I don’t think it is quite right to say that Julia Fish is the Emily Dickinson of abstraction, but I don’t think it is completely wrong either. For many years now, Fish has been making work based on the incidental details of her house, garden, and studio; while her paintings and drawings may treat a commonplace feature— a square or hexagonal tile — its repetition in her compositions becomes expansive.
As we know, the reclusive Dickinson did not leave her house for the last twenty years of her life, but she was a keen observer and, in her poems, she was able to seamlessly meld abstract concepts with concrete images, envisioning the extraordinary out of the ordinary in familiar terms:
I’ll tell you how the Sun rose
– A ribbon at a time
In an artist’s statement from August, 1999, Fish wrote the following:
In 1997 my attention turned to the patterned tiles in the entryway of my home, a floor like so many others, surprisingly common in houses and storefronts built during the early part of this century. And though joined to that history, these small, hand-set tiles delineated and measured a space that had grown particular for me — a place inside, yet not a room— an ordered surface that registered, always, the first step returning and last step away.
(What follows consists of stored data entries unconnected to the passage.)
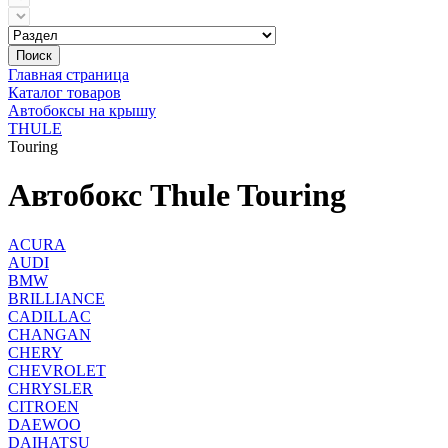
Поиск
Главная страница
Каталог товаров
Автобоксы на крышу
THULE
Touring
Автобокс Thule Touring
ACURA
AUDI
BMW
BRILLIANCE
CADILLAC
CHANGAN
CHERY
CHEVROLET
CHRYSLER
CITROEN
DAEWOO
DAIHATSU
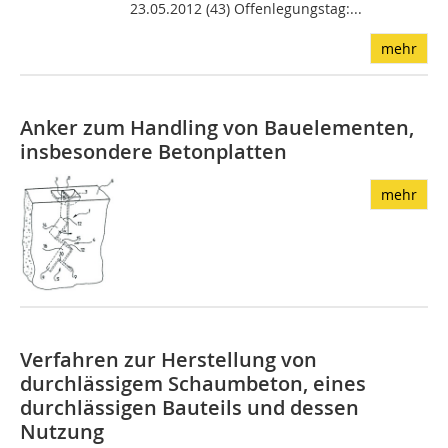
23.05.2012 (43) Offenlegungstag:...
mehr
Anker zum Handling von Bauelementen,
insbesondere Betonplatten
mehr
Verfahren zur Herstellung von
durchlässigem Schaumbeton, eines
durchlässigen Bauteils und dessen
Nutzung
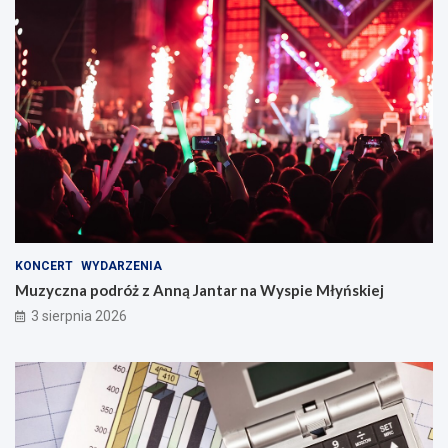
KONCERT
WYDARZENIA
Muzyczna podróż z Anną Jantar na Wyspie Młyńskiej
3 sierpnia 2026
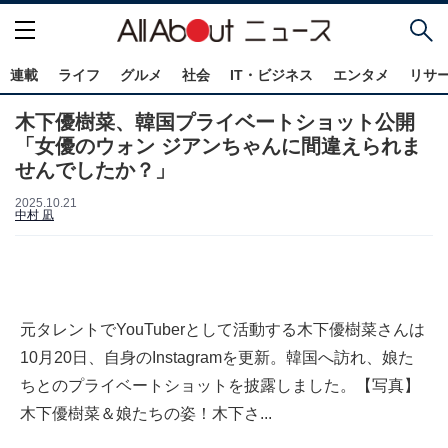
連載
ライフ
グルメ
社会
IT・ビジネス
エンタメ
リサ
木下優樹菜、韓国プライベートショット公開
「女優のウォン ジアンちゃんに間違えられま
せんでしたか？」
2025.10.21
中村 凪
元タレントでYouTuberとして活動する木下優樹菜さんは
10月20日、自身のInstagramを更新。韓国へ訪れ、娘た
ちとのプライベートショットを披露しました。【写真】
木下優樹菜＆娘たちの姿！木下さ...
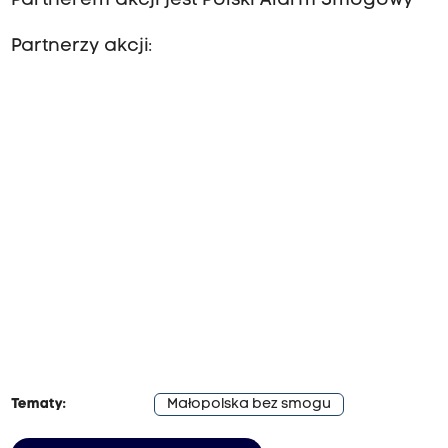
Partnerem akcji jest Polski Alarm Smogowy
Partnerzy akcji:
Tematy:
Małopolska bez smogu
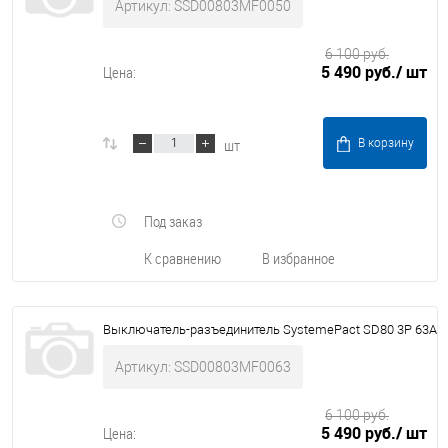
Артикул: SSD00803MF0050
6 100 руб.
5 490 руб.
/ шт
Цена:
шт
В корзину
Под заказ
К сравнению
В избранное
Выключатель-разъединитель SystemePact SD80 3P 63A
Артикул: SSD00803MF0063
6 100 руб.
5 490 руб.
/ шт
Цена:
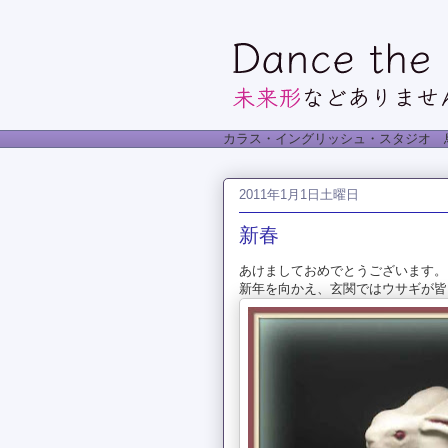
カラス・イングリッシュ・スタジオ 
2011年1月1日土曜日
新春
あけましておめでとうございます。
新年を向かえ、玄関ではウサギが皆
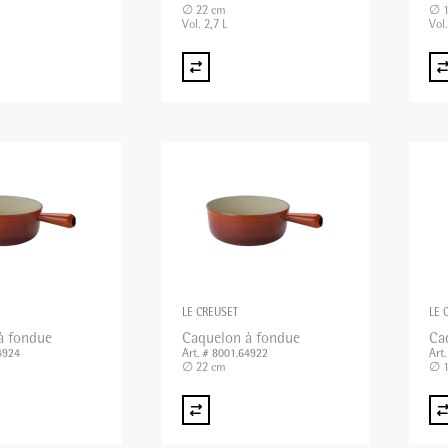
∅ 22 cm
∅ 1
Vol. 2,7 L
Vol.
LE CREUSET
LE 
à fondue
Caquelon à fondue
Ca
4924
Art. # 8001.64922
Art
∅ 22 cm
∅ 1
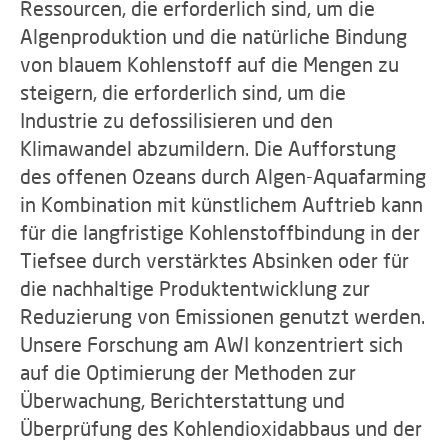
Ressourcen, die erforderlich sind, um die
Algenproduktion und die natürliche Bindung
von blauem Kohlenstoff auf die Mengen zu
steigern, die erforderlich sind, um die
Industrie zu defossilisieren und den
Klimawandel abzumildern. Die Aufforstung
des offenen Ozeans durch Algen-Aquafarming
in Kombination mit künstlichem Auftrieb kann
für die langfristige Kohlenstoffbindung in der
Tiefsee durch verstärktes Absinken oder für
die nachhaltige Produktentwicklung zur
Reduzierung von Emissionen genutzt werden.
Unsere Forschung am AWI konzentriert sich
auf die Optimierung der Methoden zur
Überwachung, Berichterstattung und
Überprüfung des Kohlendioxidabbaus und der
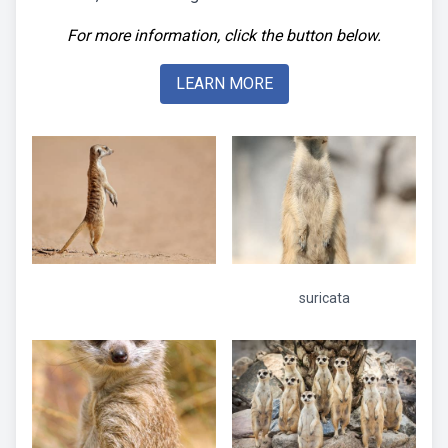
For more information, click the button below.
LEARN MORE
suricata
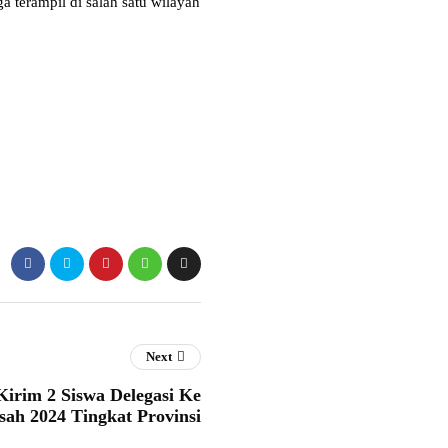
 terampil di salah satu wilayah
Next
irim 2 Siswa Delegasi Ke
sah 2024 Tingkat Provinsi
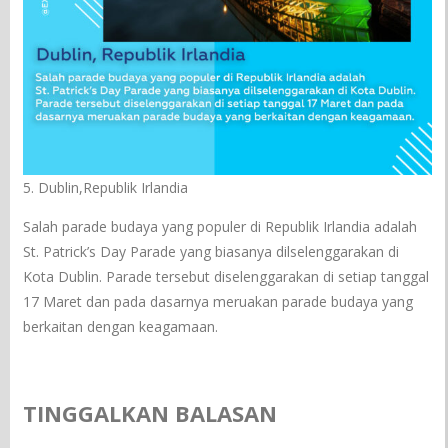
5. Dublin,Republik Irlandia
Salah parade budaya yang populer di Republik Irlandia adalah
St. Patrick’s Day Parade yang biasanya dilselenggarakan di
Kota Dublin. Parade tersebut diselenggarakan di setiap tanggal
17 Maret dan pada dasarnya meruakan parade budaya yang
berkaitan dengan keagamaan.
TINGGALKAN BALASAN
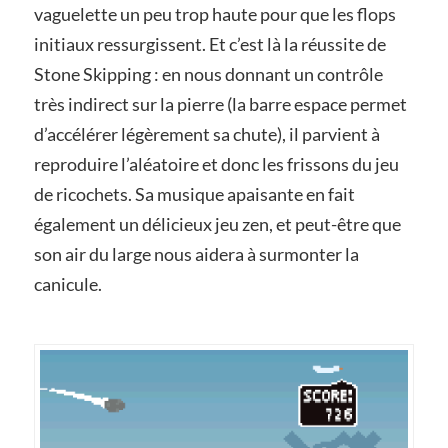
vaguelette un peu trop haute pour que les flops
initiaux ressurgissent. Et c’est là la réussite de
Stone Skipping : en nous donnant un contrôle
très indirect sur la pierre (la barre espace permet
d’accélérer légèrement sa chute), il parvient à
reproduire l’aléatoire et donc les frissons du jeu
de ricochets. Sa musique apaisante en fait
également un délicieux jeu zen, et peut-être que
son air du large nous aidera à surmonter la
canicule.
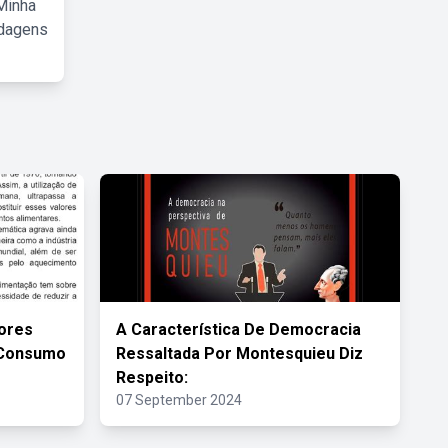
Minha
rdagens
dores
A Característica De Democracia
 Consumo
Ressaltada Por Montesquieu Diz
Respeito:
07 September 2024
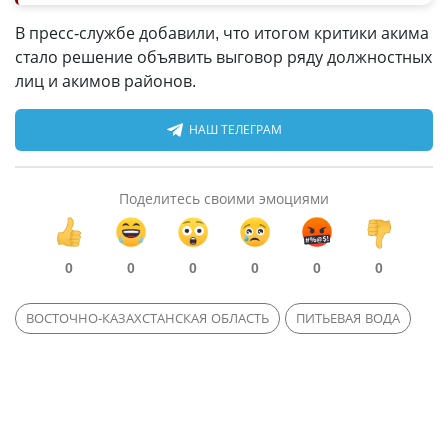
В пресс-службе добавили, что итогом критики акима
стало решение объявить выговор ряду должностных
лиц и акимов районов.
НАШ ТЕЛЕГРАМ
Поделитесь своими эмоциями
0
0
0
0
0
0
ВОСТОЧНО-КАЗАХСТАНСКАЯ ОБЛАСТЬ
ПИТЬЕВАЯ ВОДА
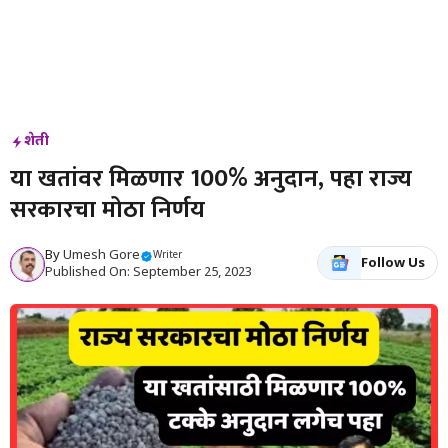
शेती
या खतांवर मिळणार 100% अनुदान, पहा राज्य
सरकारचा मोठा निर्णय
By
Umesh Gore
Writer
Follow Us
Published On: September 25, 2023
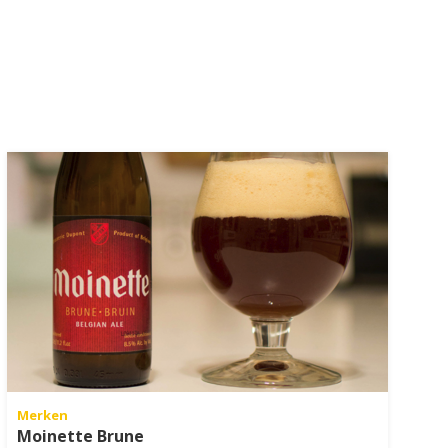
Merken
Moinette Brune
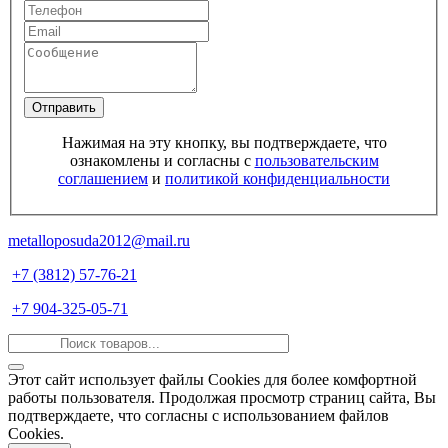
Отправить
Нажимая на эту кнопку, вы подтверждаете, что
ознакомлены и согласны с
пользовательским
соглашением
и
политикой конфиденциальности
metalloposuda2012@mail.ru
+7 (3812) 57-76-21
+7 904-325-05-71
Этот сайт использует файлы Cookies для более комфортной
работы пользователя. Продолжая просмотр страниц сайта, Вы
подтверждаете, что согласны с использованием файлов
Cookies.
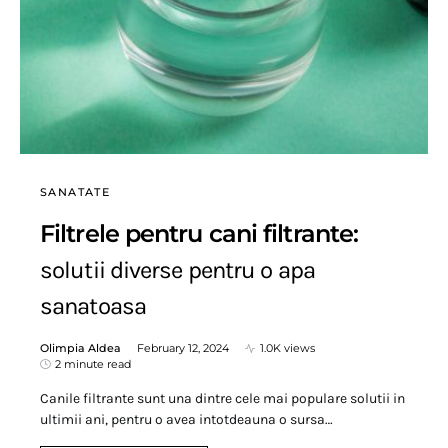
SANATATE
Filtrele pentru cani filtrante:
solutii diverse pentru o apa
sanatoasa
Olimpia Aldea
February 12, 2024
1.0K views
2 minute read
Canile filtrante sunt una dintre cele mai populare solutii in
ultimii ani, pentru o avea intotdeauna o sursa…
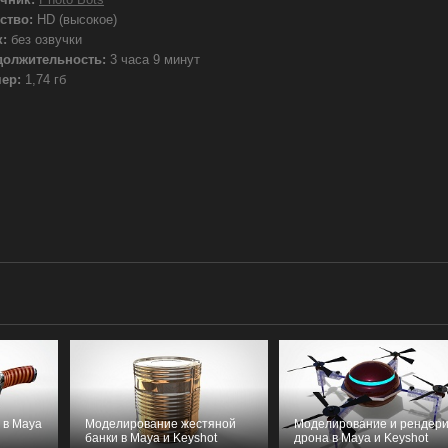
ство:
HD (высокое)
:
без озвучки
должительность:
3 часа 9 минут
ер:
1,74 гб
 в Maya
Моделирование жестяной
Моделирование и рендери
банки в Maya и Keyshot
дрона в Maya и Keyshot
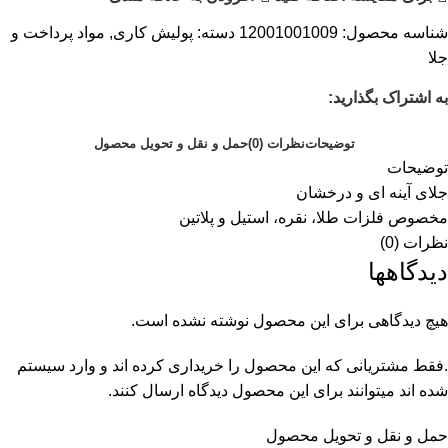
شناسه محصول:
12001001009
دسته:
پولیش کاری
,
مواد پرداخت و
جلا
به اشتراک بگذارید:
توضیحات
نظرات (0)
حمل و نقل و تحویل محصول
توضیحات
جلای آینه ای و درخشان
مخصوص فلزات طلا، نقره، استیل و پلاتین
نظرات (0)
دیدگاهها
هیچ دیدگاهی برای این محصول نوشته نشده است.
.فقط مشتریانی که این محصول را خریداری کرده اند و وارد سیستم
شده اند میتوانند برای این محصول دیدگاه ارسال کنند.
حمل و نقل و تحویل محصول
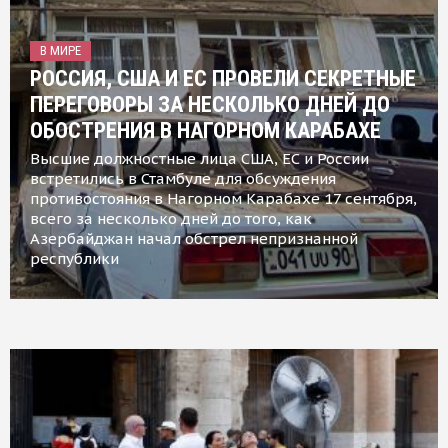
В МИРЕ
РОССИЯ, США И ЕС ПРОВЕЛИ СЕКРЕТНЫЕ
ПЕРЕГОВОРЫ ЗА НЕСКОЛЬКО ДНЕЙ ДО
ОБОСТРЕНИЯ В НАГОРНОМ КАРАБАХЕ
Высшие должностные лица США, ЕС и России
встретились в Стамбуле для обсуждения
противостояния в Нагорном Карабахе 17 сентября,
всего за несколько дней до того, как
Азербайджан начал обстрел непризнанной
республики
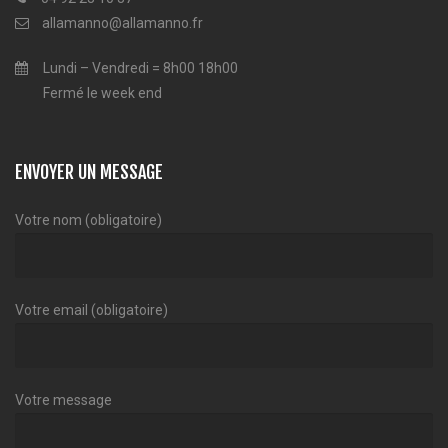
allamanno@allamanno.fr
Lundi – Vendredi = 8h00 18h00
Fermé le week end
ENVOYER UN MESSAGE
Votre nom (obligatoire)
Votre email (obligatoire)
Votre message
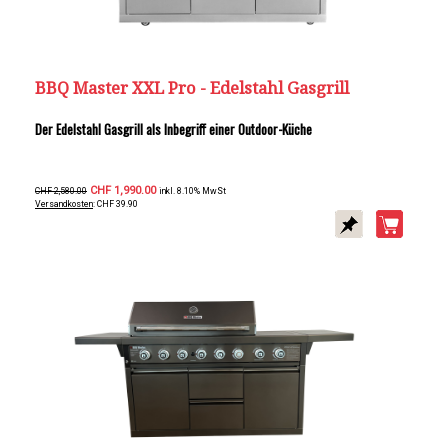
BBQ Master XXL Pro - Edelstahl Gasgrill
Der Edelstahl Gasgrill als Inbegriff einer Outdoor-Küche
CHF 1,990.00
CHF 2,580.00
inkl. 8.10% MwSt
Versandkosten
: CHF 39.90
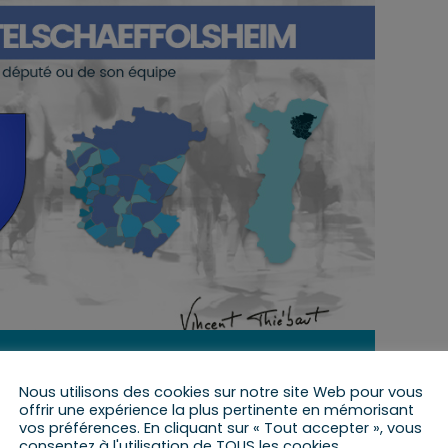
27 septembre 2021 de 14 h 15 min
à
15 h 15 min
Nous utilisons des cookies sur notre site Web pour vous
offrir une expérience la plus pertinente en mémorisant
vos préférences. En cliquant sur « Tout accepter », vous
consentez à l'utilisation de TOUS les cookies.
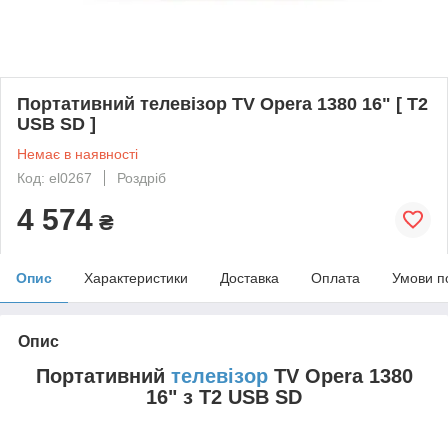
Портативний телевізор TV Opera 1380 16" [ Т2
USB SD ]
Немає в наявності
Код: el0267
Роздріб
4 574
₴
Опис
Характеристики
Доставка
Оплата
Умови п
Опис
Портативний
телевізор
TV Opera 1380
16" з Т2 USB SD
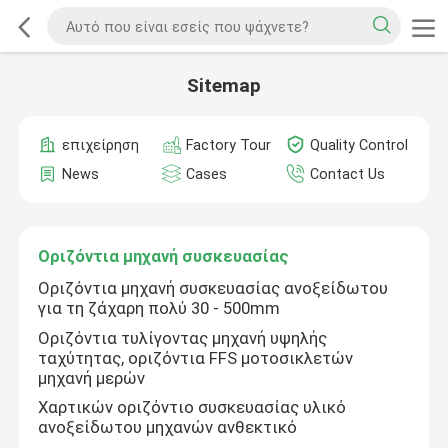
Sitemap
επιχείρηση
Factory Tour
Quality Control
News
Cases
Contact Us
Οριζόντια μηχανή συσκευασίας
Οριζόντια μηχανή συσκευασίας ανοξείδωτου
για τη ζάχαρη πολύ 30 - 500mm
Οριζόντια τυλίγοντας μηχανή υψηλής
ταχύτητας, οριζόντια FFS μοτοσικλετών
μηχανή μερών
Χαρτικών οριζόντιο συσκευασίας υλικό
ανοξείδωτου μηχανών ανθεκτικό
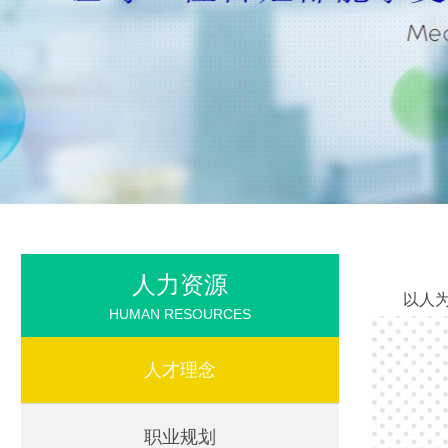
人力资源
以人
HUMAN RESOURCES
人才理念
职业规划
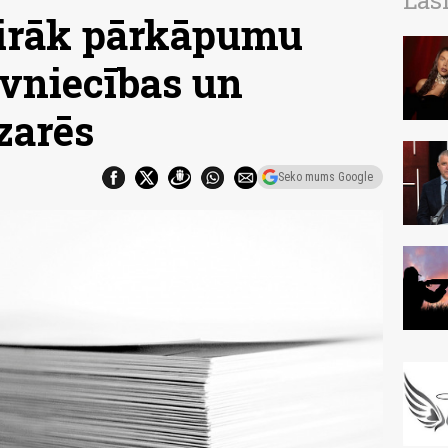
Las
airāk pārkāpumu
ūvniecības un
zarēs
Seko mums Google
This statement suggests that the patterned tile signifies transition, the passageway between entering and exiting. We are not likely to stop and ponder the things we daily pass by and over, but Fish clearly does.
In 1998, the artist was invited to do something for the Ten in One Gallery, a storefront in the Wicker Park neighborhood of Chicago, the city where she has long been a resident. It was not the gallery’s blank walls but its tiled floor that got her attention. Setting out to restate the tiles in her site-specific installation, Fish prepared her composition by making five works on paper, which have not been exhibited until now: Julia Fish: floret is currently at David Nolan (January 11 – February 18, 2017).
The “floret” refers to the patterning of the tiles, each of which is a hexagon, a shape that fascinated the Argentinian writer Jorge Luis Borges and the modernist German architect Peter Behrens. On one hand, the hexagonal tile (or “floret”) is commonplace, but on the other it held symbolic meaning for Borges and Behrens because it is the unit found in every honeycomb. In Borges’ story, “The Library of Babel” (1941), the narrator describes the universe as adjacent hexagonal rooms. Behrens designed the hexagonal logo that appears on the front façade of his AEG Turbine Factory (1909-10).
According to the ancient Roman scholar and writer Marcus Terentius Varro, a structure made of hexagons is more compact than one made from squares or equilateral triangles. Unlike the square, it is a geometric unit found in nature. All this has to be taken into account when we consider Fish’s work.
For each of the five works she made a laser-printed sheet based on part of the floor. The dimensions of each printed sheet are different, as the artist was mapping the floor by making a one to one correspondence. Knowing Fish to be committed to exactitude, in these carefully cut laser-printed sheets, she is concerned with where the tiles are cut to fit against the wall, and how to take that irregularity into account. In other laser printed sheets, she seems to be ways of incrementally increasing the florets that make up each “flower.” She also seems to be trying to figure out which algorithm she is going to use to make her installation. Beginning with a field of white hexagons, she created ‘florets’ by choosing one tile to be left unpainted while incrementally coloring the hexagons around it into an asymmetrical ‘flower.’ In the process, she seems to be trying to figure out which algorithm of colored vis-à-vis white tiles she is going to use determine the spacing of the “flowers” in her installation.
I am sure I am not alone in recalling Borges’ wondrous story, “Of Exactitude in Science” (1946), which contains this passage:
In that Empire, the craft of Cartography attained such Perfection that the Map of a Single province covered the space of an entire City, and the Map of the Empire itself an entire Province. In the course of Time, these Extensive maps were found somehow wanting, and so the College of Cartographers evolved a Map of the Empire that was of the same Scale as the Empire and that coincided with it point for point.
Borges was interested in the gap between reality and representation. As exact as Fish’s works (maps) are, they never become literal. That’s why I keep returning to them. For all of her devotion to accuracy and precision, something happens between eye, hand, and surface.
In these works, the meticulously cut sheets speak to the artist’s attention to the ordinary and the little noticed. The original tiles were laid on the floor in an arrangement meant to fit within a built structure; those who walked across the floor were not supposed to notice the tiles’ imperfections. Fish’s notched and shaped drawings brought those imperfections to the fore.
Fish seems to want to see it all — she wants to become what Ralph Waldo Emerson called “a transparent eye-ball” who declares, “I am nothing; I see all.” By adapting her printed sheets to include the jagged edges of tiles that were made to fit into the room’s rigid boundaries, Fish recognizes that she doesn’t see all. What she does see is the changing light of this swiftly turning world, and those places of seeming stillness where we might walk, not noting what is beneath our feet.
Julia Fish: floret continues at David Nolan (527 West 29th Street, Chelsea, Manhattan) through February 18.